I don't like coffee-table books ordinarily, unless you count the Beano annual, but my god this page-stroker is just gorgeous. It feels and looks and smells beautiful, and is packed full of some of the most wonderful images in pop, backing up the stunning visuals with a wealth of info about disco and its protagonists that even this dazed diva found an eye-opener. It's perfect for rolling joints or chopping lines on, but you won't want to do either so peach-perfect is the production behind this tome. Even on a casual leaf through you really feel like you're absorbing the sense and spirit behind the sublime imagery of perhaps the most eye-catching form of music ever. No you can't borrow mine. Not letting it out the house.

The album isn't going anywhere either. Keep it under lock and key because it's superb as you'd expect from SJ, avoiding the mainstream hits you already have and digging out those corkers you might have overlooked up till now from those labels (like TK, Queen Constance and All-Platinum) that you really need to start getting acquainted with if you want to push your understanding of disco beyond the usual canonical sources. No fillers, all killers and the highlights stack up thusly:  John Morales' sublime rerub of Fantastic Aleem's wondrous 'Hooked Up On Your Lovin', Superfunk's stupendously bass-heavy self-titled monster, Jupiter Drive's stunning EWF-like 'The River Drive', Chain Reaction's 'Sweet Lady' proving that the fissure 'tween funk and disco was a narrow one at best, Wayne Ford's 'Dance To The Music (Freak Out)' showing  that it wasn't just Chic who did awesome 12" breakdowns and builds.  

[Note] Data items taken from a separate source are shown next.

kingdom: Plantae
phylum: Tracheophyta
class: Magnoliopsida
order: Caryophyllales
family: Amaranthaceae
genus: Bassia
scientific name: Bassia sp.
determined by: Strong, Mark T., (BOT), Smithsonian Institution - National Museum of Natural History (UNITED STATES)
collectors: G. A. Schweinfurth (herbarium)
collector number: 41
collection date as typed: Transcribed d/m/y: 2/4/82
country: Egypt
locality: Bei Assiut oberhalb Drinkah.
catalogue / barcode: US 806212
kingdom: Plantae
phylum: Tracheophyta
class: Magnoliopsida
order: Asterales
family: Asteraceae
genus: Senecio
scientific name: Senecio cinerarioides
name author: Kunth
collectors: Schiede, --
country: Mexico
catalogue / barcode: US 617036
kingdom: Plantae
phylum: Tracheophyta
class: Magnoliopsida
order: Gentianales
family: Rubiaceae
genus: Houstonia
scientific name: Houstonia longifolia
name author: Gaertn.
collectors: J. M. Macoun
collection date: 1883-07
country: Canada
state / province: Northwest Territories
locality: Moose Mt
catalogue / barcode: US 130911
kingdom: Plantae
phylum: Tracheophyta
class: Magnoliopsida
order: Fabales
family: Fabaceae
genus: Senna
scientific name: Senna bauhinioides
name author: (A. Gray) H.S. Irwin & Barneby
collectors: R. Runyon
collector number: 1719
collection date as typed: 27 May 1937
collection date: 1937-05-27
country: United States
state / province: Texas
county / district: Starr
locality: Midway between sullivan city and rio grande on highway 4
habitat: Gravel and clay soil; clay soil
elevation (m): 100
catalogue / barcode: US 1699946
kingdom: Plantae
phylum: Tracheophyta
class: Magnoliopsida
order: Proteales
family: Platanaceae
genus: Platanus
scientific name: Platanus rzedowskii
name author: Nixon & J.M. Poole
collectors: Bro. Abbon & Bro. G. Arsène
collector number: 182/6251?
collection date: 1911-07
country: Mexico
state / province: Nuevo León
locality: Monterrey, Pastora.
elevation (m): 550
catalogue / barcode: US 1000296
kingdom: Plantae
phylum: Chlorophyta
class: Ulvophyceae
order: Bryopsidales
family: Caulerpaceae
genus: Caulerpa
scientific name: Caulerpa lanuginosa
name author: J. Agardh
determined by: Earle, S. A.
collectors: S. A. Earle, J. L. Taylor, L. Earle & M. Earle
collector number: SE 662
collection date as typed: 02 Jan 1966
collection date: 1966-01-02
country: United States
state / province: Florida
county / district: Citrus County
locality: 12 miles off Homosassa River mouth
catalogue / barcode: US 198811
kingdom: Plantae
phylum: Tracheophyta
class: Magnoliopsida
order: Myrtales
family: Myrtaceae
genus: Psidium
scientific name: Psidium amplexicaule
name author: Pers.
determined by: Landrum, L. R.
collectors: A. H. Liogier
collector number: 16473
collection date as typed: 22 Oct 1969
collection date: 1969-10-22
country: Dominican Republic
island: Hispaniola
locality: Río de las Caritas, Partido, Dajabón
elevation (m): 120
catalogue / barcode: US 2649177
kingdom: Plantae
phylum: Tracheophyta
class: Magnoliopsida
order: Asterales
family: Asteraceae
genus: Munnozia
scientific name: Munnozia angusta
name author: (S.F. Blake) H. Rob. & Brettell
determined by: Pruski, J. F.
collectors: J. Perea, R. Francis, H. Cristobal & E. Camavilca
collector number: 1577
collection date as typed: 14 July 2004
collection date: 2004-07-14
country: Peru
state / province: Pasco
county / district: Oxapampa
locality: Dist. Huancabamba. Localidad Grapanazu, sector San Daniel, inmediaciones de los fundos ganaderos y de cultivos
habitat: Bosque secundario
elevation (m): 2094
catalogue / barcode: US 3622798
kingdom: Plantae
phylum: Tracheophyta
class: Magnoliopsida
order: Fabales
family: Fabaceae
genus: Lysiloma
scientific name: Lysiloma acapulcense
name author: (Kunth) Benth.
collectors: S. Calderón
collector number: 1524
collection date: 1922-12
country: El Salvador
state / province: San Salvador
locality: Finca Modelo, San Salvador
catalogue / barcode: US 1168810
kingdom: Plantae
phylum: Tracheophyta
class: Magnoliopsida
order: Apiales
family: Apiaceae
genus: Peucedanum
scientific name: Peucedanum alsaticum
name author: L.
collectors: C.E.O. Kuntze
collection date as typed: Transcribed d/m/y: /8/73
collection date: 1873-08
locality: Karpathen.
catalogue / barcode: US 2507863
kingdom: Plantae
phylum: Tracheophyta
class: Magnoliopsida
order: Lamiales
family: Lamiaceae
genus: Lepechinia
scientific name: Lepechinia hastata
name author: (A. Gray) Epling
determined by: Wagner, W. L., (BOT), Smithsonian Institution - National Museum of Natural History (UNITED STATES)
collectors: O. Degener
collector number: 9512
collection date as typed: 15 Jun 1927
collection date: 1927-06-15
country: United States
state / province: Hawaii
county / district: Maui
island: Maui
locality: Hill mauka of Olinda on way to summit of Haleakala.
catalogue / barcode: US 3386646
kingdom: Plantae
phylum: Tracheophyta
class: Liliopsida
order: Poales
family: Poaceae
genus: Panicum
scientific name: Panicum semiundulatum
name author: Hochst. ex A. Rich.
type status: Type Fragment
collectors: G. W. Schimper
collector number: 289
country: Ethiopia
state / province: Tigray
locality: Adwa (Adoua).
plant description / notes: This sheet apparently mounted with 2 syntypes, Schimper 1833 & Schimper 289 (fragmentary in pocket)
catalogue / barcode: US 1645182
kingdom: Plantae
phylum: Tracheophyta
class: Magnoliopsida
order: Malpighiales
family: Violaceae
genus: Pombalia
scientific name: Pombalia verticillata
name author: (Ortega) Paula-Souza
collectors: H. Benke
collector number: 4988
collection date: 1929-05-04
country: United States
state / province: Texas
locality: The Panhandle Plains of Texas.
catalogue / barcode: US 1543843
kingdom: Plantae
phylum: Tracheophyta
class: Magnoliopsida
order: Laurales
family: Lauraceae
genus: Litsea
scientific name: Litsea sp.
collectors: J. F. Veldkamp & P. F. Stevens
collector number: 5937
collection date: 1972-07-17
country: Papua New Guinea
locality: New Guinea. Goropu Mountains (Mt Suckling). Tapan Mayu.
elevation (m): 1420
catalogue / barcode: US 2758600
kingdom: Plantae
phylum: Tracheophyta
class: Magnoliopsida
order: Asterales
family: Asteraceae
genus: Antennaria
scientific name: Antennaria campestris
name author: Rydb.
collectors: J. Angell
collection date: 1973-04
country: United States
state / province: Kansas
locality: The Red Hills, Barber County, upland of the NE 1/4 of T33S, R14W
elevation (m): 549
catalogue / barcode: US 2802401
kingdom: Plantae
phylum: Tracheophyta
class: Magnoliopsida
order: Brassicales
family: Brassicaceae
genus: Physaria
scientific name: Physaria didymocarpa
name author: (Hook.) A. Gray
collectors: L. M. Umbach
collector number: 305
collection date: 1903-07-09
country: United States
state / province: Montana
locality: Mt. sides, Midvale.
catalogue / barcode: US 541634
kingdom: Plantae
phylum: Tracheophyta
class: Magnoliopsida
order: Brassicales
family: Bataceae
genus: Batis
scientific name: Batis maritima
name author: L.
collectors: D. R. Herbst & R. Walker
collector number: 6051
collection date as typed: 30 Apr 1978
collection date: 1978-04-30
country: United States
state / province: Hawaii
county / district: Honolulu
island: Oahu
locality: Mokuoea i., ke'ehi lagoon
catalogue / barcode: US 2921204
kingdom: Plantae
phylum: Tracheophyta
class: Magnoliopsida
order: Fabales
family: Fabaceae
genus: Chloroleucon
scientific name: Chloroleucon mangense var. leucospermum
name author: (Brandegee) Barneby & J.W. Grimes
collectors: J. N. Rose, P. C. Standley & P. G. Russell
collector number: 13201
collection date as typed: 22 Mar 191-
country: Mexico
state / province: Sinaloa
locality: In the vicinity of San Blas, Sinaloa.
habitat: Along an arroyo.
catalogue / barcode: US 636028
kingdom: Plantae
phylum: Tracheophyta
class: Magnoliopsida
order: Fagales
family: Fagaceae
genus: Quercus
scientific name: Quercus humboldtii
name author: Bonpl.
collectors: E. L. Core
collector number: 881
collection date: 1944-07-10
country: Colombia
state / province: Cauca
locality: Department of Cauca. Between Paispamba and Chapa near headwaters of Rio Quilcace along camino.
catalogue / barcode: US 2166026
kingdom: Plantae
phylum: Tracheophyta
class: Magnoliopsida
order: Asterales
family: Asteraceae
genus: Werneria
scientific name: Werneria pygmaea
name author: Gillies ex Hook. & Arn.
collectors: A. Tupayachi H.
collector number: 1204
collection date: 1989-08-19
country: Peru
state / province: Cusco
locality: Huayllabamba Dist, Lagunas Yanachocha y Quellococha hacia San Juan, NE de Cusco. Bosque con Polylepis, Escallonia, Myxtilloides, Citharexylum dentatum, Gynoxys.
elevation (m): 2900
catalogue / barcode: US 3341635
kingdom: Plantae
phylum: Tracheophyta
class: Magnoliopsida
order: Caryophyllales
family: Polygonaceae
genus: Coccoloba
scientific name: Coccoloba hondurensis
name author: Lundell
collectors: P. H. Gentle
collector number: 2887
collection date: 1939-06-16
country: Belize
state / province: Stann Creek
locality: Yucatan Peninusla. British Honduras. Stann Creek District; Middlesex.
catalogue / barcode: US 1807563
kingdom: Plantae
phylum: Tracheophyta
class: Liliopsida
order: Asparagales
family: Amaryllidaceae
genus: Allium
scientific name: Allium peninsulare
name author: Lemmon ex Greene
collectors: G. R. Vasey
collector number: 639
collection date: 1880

Stwange Poweple's 'Get Up' is 9-minutes of disco so hollowed out and spacey it's almost dub, Cirt Gill's awesome ' Turn This Disco Out' should be in the bag of any DJ playing out anytime and Retta Young's 'My Man Is On His Way' pulsates with sensuality and a weird forlorn stasis – there's no 'anthems' here which is to be applauded, rather these are songs and productions that are ferociously independent, directed at the dancefloor rather than the marketplace, and capture perfectly that tightrope-walk between drive/determination and despair/anxiety that makes the best disco such a still-uniquely-modern response to the everyday grind and the nightlife grind that makes every day tolerable.

I would love Soul Jazz to follow this up with something that takes the story on into the electro-boogie and synth-heavy computer-funk of mid 80s R&B (apologies if they already have), but for now, Disco is that ideal comp, not overburdened with an 'educational' impulse but absolutely revelatory at every turn, never losing sight of the main job of disco – to make people lose their shit on any dancefloor it's dropped on. It's way better than any Mastercuts comp you'd care to mention. Bask in the glory of this.